3 Comments on "Harbinger of Extraterrestrial Life? Explaining Cryovolcanic Eruptions on Jupiter’s Moon Europa"

  1. I love space nd science aliens

  2. Andy Calderwood | November 11, 2020 at 1:50 am | Reply

    There was talk,many years ago, about sending a craft off to Europa. Once it was to land it was then to bore down through its icy crust, release another probe which was then to swim down to the oceans surface in the hope of finding volcanic vents to find life as is the case on earth’s oceans floors. Has this idea been scrapped as I’ve been waiting a long time for this?

  3. Jupiter’s job, as with all the other planets, is to support life to continue here on Earth.

    All with a specific task to stabilize things here, for life to continue.

    For instance, Jupiter sweeps the area clean, and literally takes the ‘hit’ for us. Heard of Shoemaker Levy?

    If Jupiter were to be any closer, its gravitational pull would tear us apart. Any farther out, and asteroids would destroy us.

    Yes, ALL of the planets are rightly placed, and have a specific ‘job’ to protect life here on Earth.

    Even the Moon is necessary, being precisely where it is located, and the size that it is.

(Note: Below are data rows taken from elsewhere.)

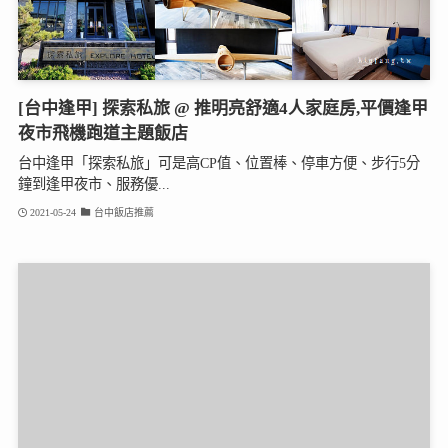
[台中逢甲] 探索私旅 @ 推明亮舒適4人家庭房,平價逢甲
夜市飛機跑道主題飯店
台中逢甲「探索私旅」可是高CP值、位置棒、停車方便、步行5分
鐘到逢甲夜市、服務優...
2021-05-24
台中飯店推薦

    What IS this thing called ‘life’?

    How does it spring forth from ‘inanimate matter’?

    Doesn’t life always need to come from a previous lifeform?

    And most importantly, can consciousness and life ever be separated?

    Yet scientists desperately want the Star Trek universe to be true. In fact, this article supports this. (ie, It’s only a matter of time before e.t. life is found.)

    Let man search the cosmos, and he’ll seek in vain, because that’s not the way life works. Though, it’s quite entertaining, to say the least.

    The latest incorrect assumption was life in the clouds of Venus, with the discovery of PH3.

    Though, I believe that there’s only one consciousness of being, YOU, originating from a vastly greater dimension, pushed -out here onto the ‘screen’ of 3D space, for only a short span of time.

    I’m sure that you are familiar with the story of ‘Flatland’? 2D people trying to explain the 3D world?

    This 3D world IS a ‘Flatland’ to a greater dimension, where consciousness and life originates.

    And, as amazing as our world and universe is, it is but a mere shadow being cast from this greater dimension.

    What are we here to do and to cultivate? What is more important to focus upon?

    Whether life exists ‘out there’ somewhere in outer space? Or, to start taking care of the precious, and unique forms of life here on this very, very rare Earth?

    We’ve all grown up now, many generations deep, with the indoctrination of a ‘Star Trek’ mentality, a universe that’s teeming with life.

    Though I believe just the opposite is true. And the reason for this is WHY we are here on this sphere to begin with? What is the point of our existence?

    Is this truly our ‘home’, or is this merely a ‘schoolhouse’ of experience for only a brief period?

    Yes, life on this planet is a very rare thing in the cosmos. I know, it doesn’t make any sense why it shouldn’t be everywhere in this vast universe.

    Though, to this day, Drake and Fermi still do not play well together

    In ALL of these decades of SETI, not one speck of life has ever been found elsewhere except upon Earth.

    We need to re-evaluate what this mystery called life really is, and not just jump over this mystery happening here on Earth, and ASSUME that it just has to be happening everywhere.

    All the decades of searching for e.t. points to the distinct possiblity that life is truly a very rare thing in the cosmos, as in nonexistent.